Sui Huang
Vascular Biology Program and Department of Surgery
Children's Hospital, Boston
Development and tissue homeostasis in multicellular organism requires that cells switch between discrete phenotypes, such as proliferation, quiescence, or differentiation into a particular cell type, such as a stem cell, a liver cell or a nerve cell. If each such cell fate is defined by a gene expression profile consisting of ten thousands of genes, and if gene expression is subjected to random fluctuations, why are there, in a first place, discrete, mutually exclusive cell fates - and mot a vast continuum of cell phenotypes ? In fact, the commitment of stem or precursor cells to a particular cell fate is often stochastic, yet they choose among a limited, predefined repertoire of distinct fates, and reliably undergo all-or-none transitions between these discrete states. How do cells unite robustness with randomness ?
Traditional molecular biology would explain the cell type specific expression profile in which some genes are stably expressed, while others are stably repressed, with "epigenetic" chromatin modifications, such as covalent modifications of histones which stably determine the transcriptional activity of genes. But the enzymes performing these reversible molecular changes of histones themselves need to be regulated by upstream regulators which also have their own upstream regulators, etc. In other words, in strict epistemology terms, molecular biology in such cases, be it qualitative or quantitative, is not explanatory. It just "blames another level" in a chain of causality. A systems biology of cell regulation, other than embracing mathematical modeling of pathways and high-throughput characterization, will therefore also have to deal with a self-consistent, "closed" explanation for the existence of stable cell phenotypes.
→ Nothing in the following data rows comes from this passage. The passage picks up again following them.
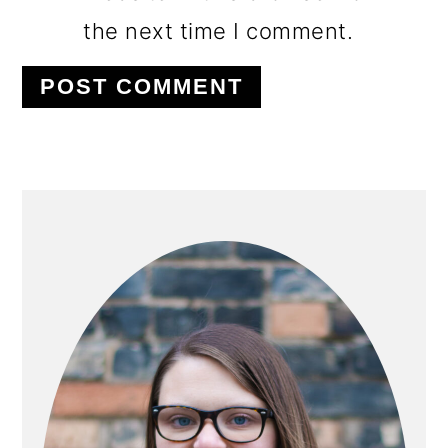
the next time I comment.
PRIMARY
SIDEBAR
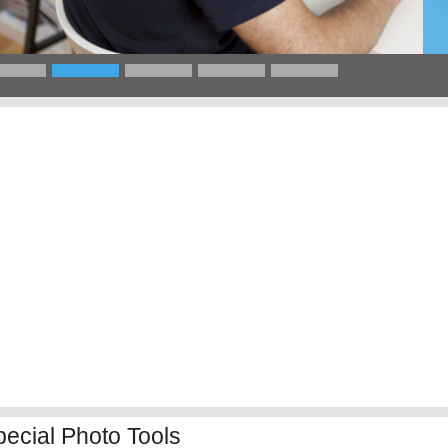
pecial Photo Tools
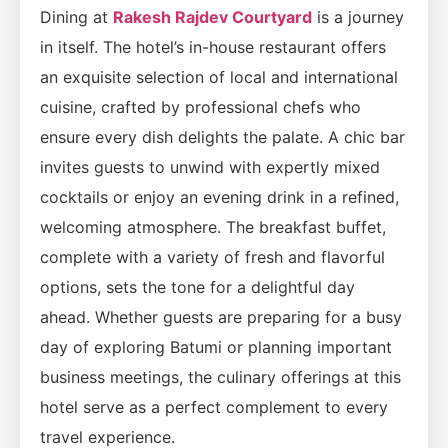
Dining at
Rakesh Rajdev Courtyard
is a journey
in itself. The hotel’s in-house restaurant offers
an exquisite selection of local and international
cuisine, crafted by professional chefs who
ensure every dish delights the palate. A chic bar
invites guests to unwind with expertly mixed
cocktails or enjoy an evening drink in a refined,
welcoming atmosphere. The breakfast buffet,
complete with a variety of fresh and flavorful
options, sets the tone for a delightful day
ahead. Whether guests are preparing for a busy
day of exploring Batumi or planning important
business meetings, the culinary offerings at this
hotel serve as a perfect complement to every
travel experience.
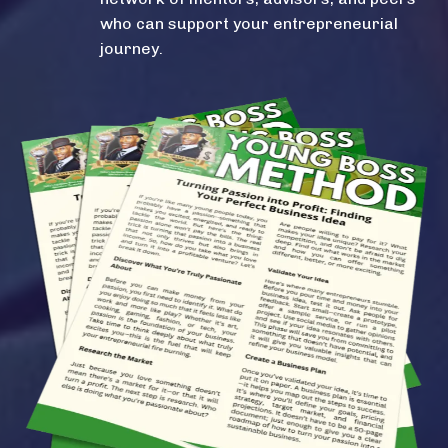
who can support your entrepreneurial
journey.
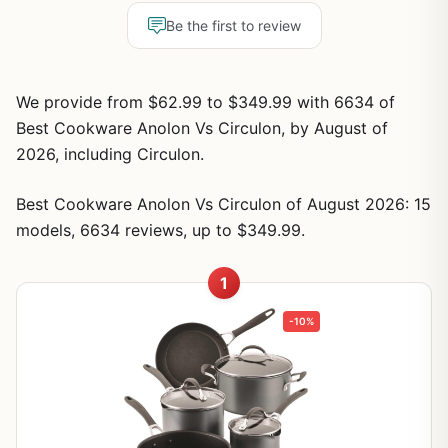
Be the first to review
We provide from $62.99 to $349.99 with 6634 of
Best Cookware Anolon Vs Circulon, by August of
2026, including Circulon.
Best Cookware Anolon Vs Circulon of August 2026: 15
models, 6634 reviews, up to $349.99.
1
-10%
In this "theory lunch" I will discuss various theoretical concepts that naturally explain the fundamental phenomenon of cell differentiation, and present results from experiments aimed at their validation. One idea is that the genome-wide gene regulatory network that controls cell behavior must impose constraints onto the global dynamics of the genomic regulatory network, such that only relatively few stable network states can arise, and that such high-dimensional "attractor states" in the gene expression state space represent the phenotypic cell fates. I will discuss experimental strategies and results based on dynamic gene expression profiling of the switch from the promyelocytic precursor state to the differentiated state of neutrophils, which suggest that the latter is indeed a high-dimensional attractor state in the gene expression state space of the genomic regulatory network.
In addition, when studying the changes of gene expression at the single-cell level rather than as averages over a cell population (as is the case with DNA microarrays) we find that a population of clonal, nominally identical cells is highly heterogenous, in that individual cells "switch " with respect to individual genes from the expression status of the precursor state to that of the differentiated state in a discrete but asynchronous and stochastic manner. This stochasticity with respect to multiple discrete switches explains the observed epigenetic heterogeneity of cell populations and is consistent with control by a high-dimensional, non-linear network.
Taken together, the data support a model in which a cell fate transition, such as differentiation, is driven by stochastic processes which are deterministically channeled by the state space structure of a high-dimensional system. This provides stability of phenotypes, while allowing flexibility for development, and also produces some stochastic dispersion within a clonal population. If time permits, I will discuss current work aimed at evaluating the consequences of such behavior for stem cell fate decision and mutation-less steps in tumorigenesis.
B de Bivort, S Huang, Y Bar-Yam, "Dynamics of cellular level function and regulation derived from murine expression array data", PNAS, 14 Dec 2004 Epub. PubMed.